UNITED NATIONS, For the 29th year, the United Nations General Assembly voted overwhelmingly Wednesday to condemn the U.S. economic, commercial and financial embargo on Cuba, as many diplomats called for an immediate end to the sanctions, particularly amid global efforts to fight against the coronavirus pandemic.
The in-person meeting of the 193-member Assembly also heard calls on the Biden administration to resume the reconciliation with the island nation in the Caribbean Sea under the Obama administration that was upended by former President Donald Trump.
In the voting 184 countries supported the condemnation, with only the United States and Israel opposing it, and Brazil, Colombia and Ukraine abstaining.
Four countries did not vote — Central African Republic, Myanmar, Moldova and Somalia.

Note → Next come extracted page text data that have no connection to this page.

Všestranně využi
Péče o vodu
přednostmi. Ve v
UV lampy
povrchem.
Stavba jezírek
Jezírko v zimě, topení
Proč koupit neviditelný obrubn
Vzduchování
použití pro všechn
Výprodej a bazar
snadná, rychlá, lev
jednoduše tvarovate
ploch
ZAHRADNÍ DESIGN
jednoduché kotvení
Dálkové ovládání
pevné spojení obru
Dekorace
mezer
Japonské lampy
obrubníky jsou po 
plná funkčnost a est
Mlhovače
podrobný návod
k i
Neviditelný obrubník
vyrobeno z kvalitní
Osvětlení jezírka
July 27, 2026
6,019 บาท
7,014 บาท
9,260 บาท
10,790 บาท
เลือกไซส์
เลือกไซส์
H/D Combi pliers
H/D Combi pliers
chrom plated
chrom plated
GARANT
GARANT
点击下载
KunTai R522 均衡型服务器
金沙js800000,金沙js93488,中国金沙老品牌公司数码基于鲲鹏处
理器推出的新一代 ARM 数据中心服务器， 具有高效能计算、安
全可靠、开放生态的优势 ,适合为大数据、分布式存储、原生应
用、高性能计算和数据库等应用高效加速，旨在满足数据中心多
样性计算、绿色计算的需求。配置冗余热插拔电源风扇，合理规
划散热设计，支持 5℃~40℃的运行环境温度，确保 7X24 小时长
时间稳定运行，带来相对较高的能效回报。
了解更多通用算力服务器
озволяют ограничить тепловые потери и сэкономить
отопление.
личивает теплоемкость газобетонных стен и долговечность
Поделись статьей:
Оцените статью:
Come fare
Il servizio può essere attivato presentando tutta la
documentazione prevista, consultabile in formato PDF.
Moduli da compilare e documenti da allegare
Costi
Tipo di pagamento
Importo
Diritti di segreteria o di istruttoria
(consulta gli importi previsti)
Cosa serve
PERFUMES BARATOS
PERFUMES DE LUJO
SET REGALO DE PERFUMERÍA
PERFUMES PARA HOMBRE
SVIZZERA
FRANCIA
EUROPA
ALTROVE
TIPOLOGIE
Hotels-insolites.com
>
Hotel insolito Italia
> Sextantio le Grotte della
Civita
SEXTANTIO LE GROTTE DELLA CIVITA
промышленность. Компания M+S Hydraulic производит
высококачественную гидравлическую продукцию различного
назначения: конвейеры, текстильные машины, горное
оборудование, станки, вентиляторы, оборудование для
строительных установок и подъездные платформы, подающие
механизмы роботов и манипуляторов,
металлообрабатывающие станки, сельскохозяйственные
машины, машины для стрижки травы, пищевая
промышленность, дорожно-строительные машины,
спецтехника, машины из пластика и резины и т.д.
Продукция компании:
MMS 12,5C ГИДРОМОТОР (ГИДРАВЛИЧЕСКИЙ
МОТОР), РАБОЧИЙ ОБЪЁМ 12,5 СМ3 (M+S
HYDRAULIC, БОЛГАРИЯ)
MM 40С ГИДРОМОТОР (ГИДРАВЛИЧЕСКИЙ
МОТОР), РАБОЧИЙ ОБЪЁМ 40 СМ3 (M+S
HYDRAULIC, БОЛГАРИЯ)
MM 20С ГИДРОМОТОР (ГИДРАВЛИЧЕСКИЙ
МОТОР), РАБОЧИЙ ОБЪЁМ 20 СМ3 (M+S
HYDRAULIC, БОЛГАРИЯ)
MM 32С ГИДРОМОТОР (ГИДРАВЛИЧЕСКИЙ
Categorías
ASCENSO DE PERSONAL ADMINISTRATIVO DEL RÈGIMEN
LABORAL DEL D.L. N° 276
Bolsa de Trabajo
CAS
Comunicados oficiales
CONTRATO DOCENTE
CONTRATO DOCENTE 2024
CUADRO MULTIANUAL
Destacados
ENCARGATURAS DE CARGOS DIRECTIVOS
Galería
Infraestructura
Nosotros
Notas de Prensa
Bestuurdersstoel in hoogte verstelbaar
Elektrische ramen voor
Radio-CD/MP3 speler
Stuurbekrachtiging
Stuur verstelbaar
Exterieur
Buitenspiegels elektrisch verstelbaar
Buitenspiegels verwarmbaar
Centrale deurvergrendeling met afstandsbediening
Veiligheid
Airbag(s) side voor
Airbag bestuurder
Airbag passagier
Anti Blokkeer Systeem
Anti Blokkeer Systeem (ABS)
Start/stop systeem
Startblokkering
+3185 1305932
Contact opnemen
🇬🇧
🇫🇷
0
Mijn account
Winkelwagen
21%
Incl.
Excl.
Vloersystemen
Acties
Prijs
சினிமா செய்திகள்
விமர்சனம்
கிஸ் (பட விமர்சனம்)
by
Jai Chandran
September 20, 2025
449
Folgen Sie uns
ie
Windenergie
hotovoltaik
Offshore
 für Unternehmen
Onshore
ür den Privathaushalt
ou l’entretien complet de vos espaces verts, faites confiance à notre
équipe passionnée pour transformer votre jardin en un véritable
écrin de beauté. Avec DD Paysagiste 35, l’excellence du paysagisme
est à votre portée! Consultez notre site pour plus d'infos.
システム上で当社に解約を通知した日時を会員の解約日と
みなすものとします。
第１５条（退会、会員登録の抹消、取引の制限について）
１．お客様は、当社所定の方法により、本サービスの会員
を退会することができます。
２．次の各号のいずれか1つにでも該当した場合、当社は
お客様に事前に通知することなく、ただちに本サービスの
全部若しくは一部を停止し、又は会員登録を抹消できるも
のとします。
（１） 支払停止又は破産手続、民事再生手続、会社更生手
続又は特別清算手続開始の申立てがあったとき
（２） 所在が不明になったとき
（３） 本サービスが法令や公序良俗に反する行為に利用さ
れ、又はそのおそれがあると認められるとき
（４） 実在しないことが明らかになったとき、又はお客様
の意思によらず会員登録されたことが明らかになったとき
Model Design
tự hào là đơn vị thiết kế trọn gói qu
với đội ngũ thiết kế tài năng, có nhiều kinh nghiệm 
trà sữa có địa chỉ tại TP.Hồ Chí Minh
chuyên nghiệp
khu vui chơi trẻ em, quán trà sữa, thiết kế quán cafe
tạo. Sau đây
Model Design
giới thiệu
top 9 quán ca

The United States consistently voted against the U.S. resolutions for 24 years but abstained for the first time in 2016 under former President Barack Obama, as Washington and Havana began a process to reconcile their differences
Washington then returned to opposing the resolution under President Trump’s administration. Trump also rolled back nearly all measures Obama had taken to ease the embargo and improve ties between the United States and its old Cold War foe.
Biden vowed during his campaign to reverse some of Trump’s Cuba measures that “have inflicted harm on the Cuban people and done nothing to advance democracy and human rights.” But he has yet to make good on that pledge and his administration has said a shift in policy toward Cuba is not among its top priorities.
With overwhelming backing from the international community, the resolution has been approved ever since 1992 when the General Assembly began to vote annually on the issue, with the sole exception of 2020, due to the restrictions imposed by the pandemic.
While the Assembly’s vote carries political weight in terms of international diplomacy, only the US Congress can lift the economic blockade in place for five decades.
Cuban Foreign Minister Bruno Rodríguez Parrilla, present during the vote in the General Assembly Hall, said that the blockade was a “massive, flagrant and unacceptable violation of the human rights of the Cuban people”.
He added that the embargo is about “an economic war of extraterritorial scope against a small country already affected in the recent period by the economic crisis derived from the pandemic”. Rodriguez estimated 2020 losses to be $9.1 million.
The diplomat said that the sanctions have made it harder for his country to acquire the medical equipment needed to develop coronavirus vaccines as well as equipment for food production.
“Like the virus, the blockade asphyxiates and kills, it must stop”, he urged.
Meanwhile, Political Coordinator for the US Mission, Rodney Hunter, said during the vote that sanctions are “one set of tools in Washington’s broader effort toward Cuba to advance democracy, promote respect for human rights, and help the Cuban people exercise fundamental freedoms”.
He underscored that despite the blockade, the US recognizes “the challenges of the Cuban people” and therefore, the US was “a significant supplier of humanitarian goods to the Cuban people and one of Cuba’s principal trading partners”.
“Every year we authorize billions of dollars’ worth of exports to Cuba, including food and other agricultural commodities, medicines, medical devices, telecommunications equipment, other goods, and other items to support the Cuban people. Advancing democracy and human rights remain at the core of our policy efforts”, he said.